Metaswitch/floki

Floki doesn't wait for dind service to be ready

dsteeley opened this issue · 2 comments

Since updating to use the latest Docker in Docker image rather than stable-dind I have noticed that running Docker commands can fail with a race condition with the adjacent DinD container.
The error I get is as follows

docker: Cannot connect to the Docker daemon at tcp://floki-docker:2375. Is the docker daemon running?.

This is hit ~10 seconds after the DinD container is started.

If I add an arbitrary 30 second delay before starting the docker build the dind container appears to be ready and the build is successful.

Could there be a check added when running with dind: true or a specified DinD image to verify that the docker service is ready?

Thanks for raising this.

I think there is some merit to adding a check, but 10 seconds sounds like a long time for the dind container to start, and I wonder if there is an underlying issue here. That would probably be my first line of investigation.

Looking at the docker startup logs they begin with:

time="2022-02-25T19:27:13.527732181Z" level=info msg="Starting up"
time="2022-02-25T19:27:13.529046953Z" level=warning msg="Binding to IP address without --tlsverify is insecure and gives root access on this machine to everyone who has access to your network." host="tcp://0.0.0.0:2375"
time="2022-02-25T19:27:13.529119698Z" level=warning msg="Binding to an IP address, even on localhost, can also give access to scripts run in a browser. Be safe out there!" host="tcp://0.0.0.0:2375"
time="2022-02-25T19:27:14.529288539Z" level=warning msg="Binding to an IP address without --tlsverify is deprecated. Startup is intentionally being slowed down to show this message" host="tcp://0.0.0.0:2375"
time="2022-02-25T19:27:14.529366540Z" level=warning msg="Please consider generating tls certificates with client validation to prevent exposing unauthenticated root access to your network" host="tcp://0.0.0.0:2375"
time="2022-02-25T19:27:14.529379147Z" level=warning msg="You can override this by explicitly specifying '--tls=false' or '--tlsverify=false'" host="tcp://0.0.0.0:2375"

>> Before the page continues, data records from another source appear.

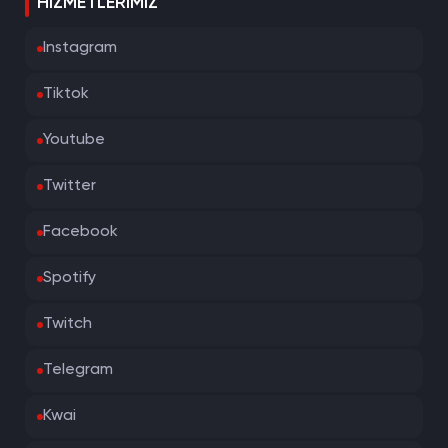
HIZMETLERIMIZ
Instagram
Tiktok
Youtube
Twitter
Facebook
Spotify
Twitch
Telegram
Kwai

Then the startup freezes for ~10 seconds before continuing.

  • Binding to IP address without --tlsverify is insecure and gives root access on this machine to everyone who has access to your network.
  • Binding to an IP address, even on localhost, can also give access to scripts run in a browser. Be safe out there!
  • Binding to an IP address without --tlsverify is deprecated. Start-up is intentionally being slowed down to show this message.
  • Please consider generating TLS certificates with client validation to prevent exposing unauthenticated root access to your network.
  • You can override this by explicitly specifying --tls=false or --tlsverify=false

Presumably floki should pass --tls=false or --tlsverify=false?